WORK REQUEST: Everything in the listing below should be written out again exactly, except the pictures.

RECORDED INFORMATION:

==============================

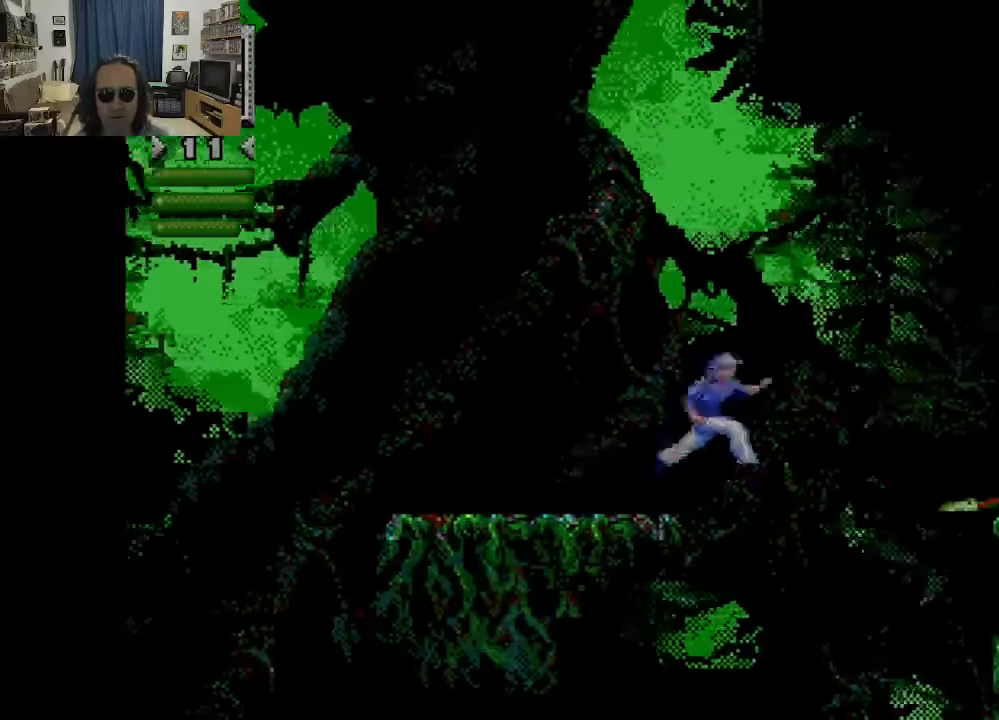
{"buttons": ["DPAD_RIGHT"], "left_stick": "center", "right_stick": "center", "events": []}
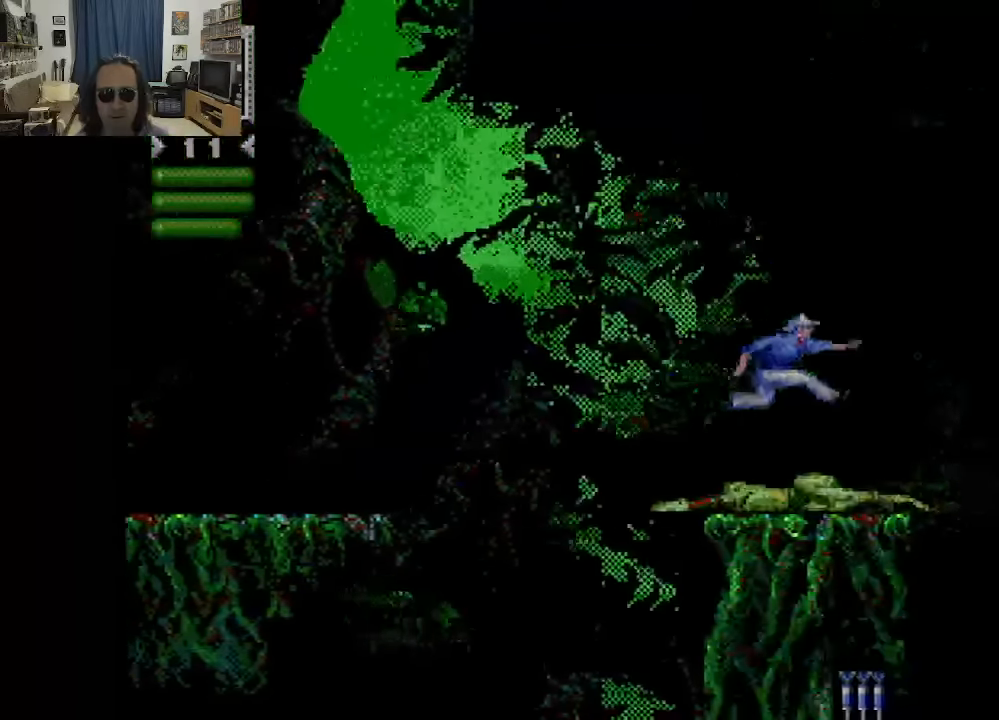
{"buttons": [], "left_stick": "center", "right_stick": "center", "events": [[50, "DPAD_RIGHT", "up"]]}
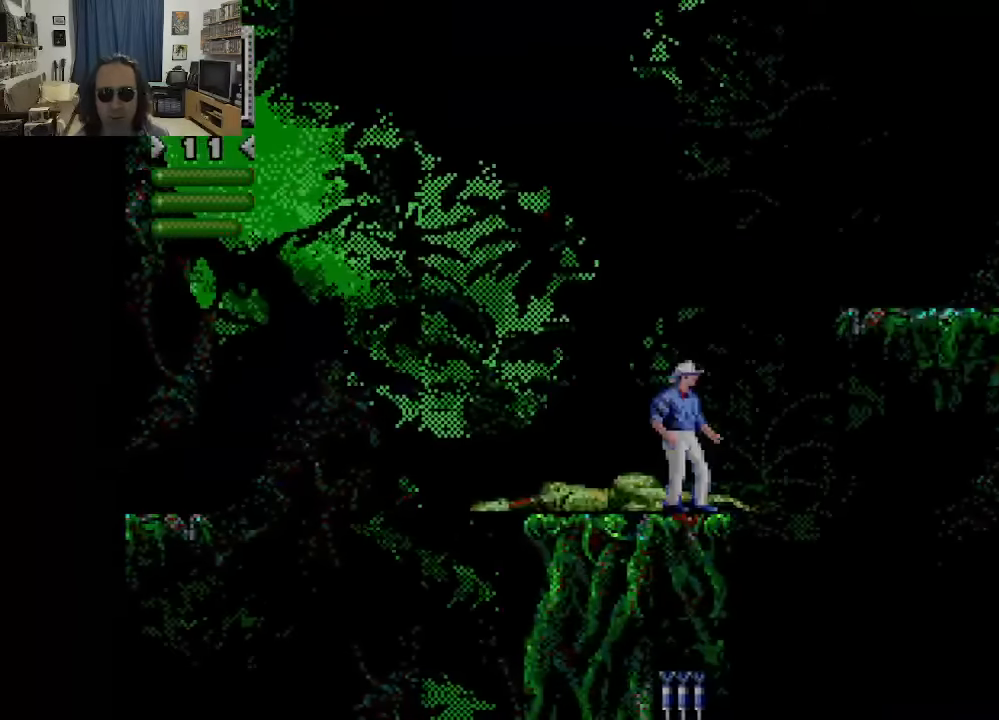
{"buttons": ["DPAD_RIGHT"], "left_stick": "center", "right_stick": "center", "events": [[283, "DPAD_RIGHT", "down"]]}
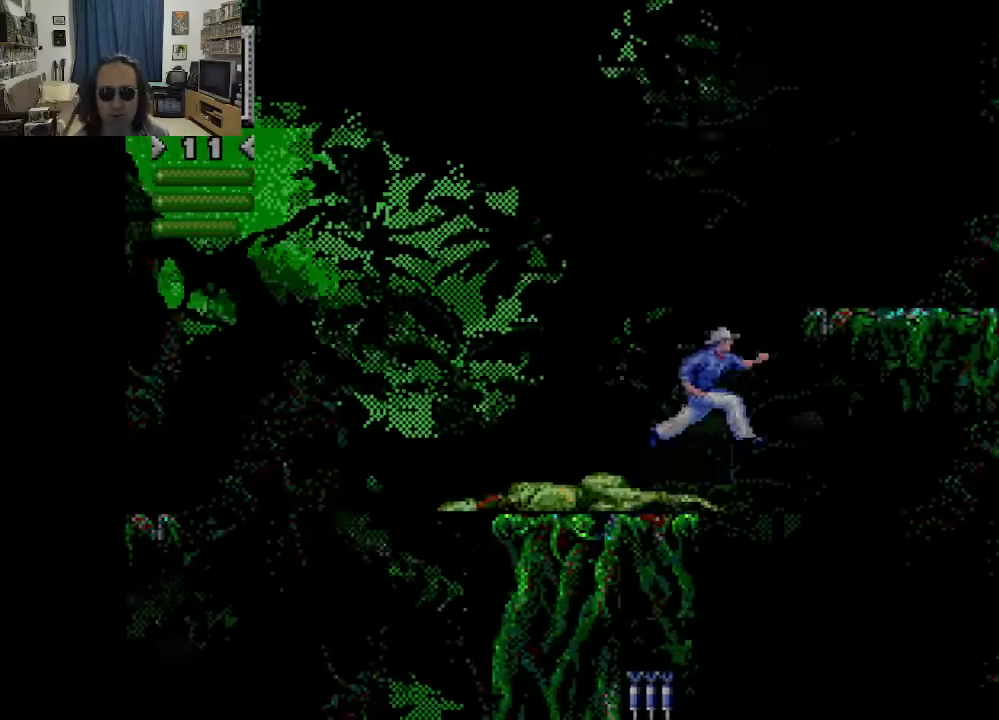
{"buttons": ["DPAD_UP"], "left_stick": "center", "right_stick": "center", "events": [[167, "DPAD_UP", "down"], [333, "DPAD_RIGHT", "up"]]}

==============================

PROBLEM SOLUTION:
{"buttons": ["DPAD_RIGHT"], "left_stick": "center", "right_stick": "center", "events": []}
{"buttons": [], "left_stick": "center", "right_stick": "center", "events": [[50, "DPAD_RIGHT", "up"]]}
{"buttons": ["DPAD_RIGHT"], "left_stick": "center", "right_stick": "center", "events": [[283, "DPAD_RIGHT", "down"]]}
{"buttons": ["DPAD_UP"], "left_stick": "center", "right_stick": "center", "events": [[167, "DPAD_UP", "down"], [333, "DPAD_RIGHT", "up"]]}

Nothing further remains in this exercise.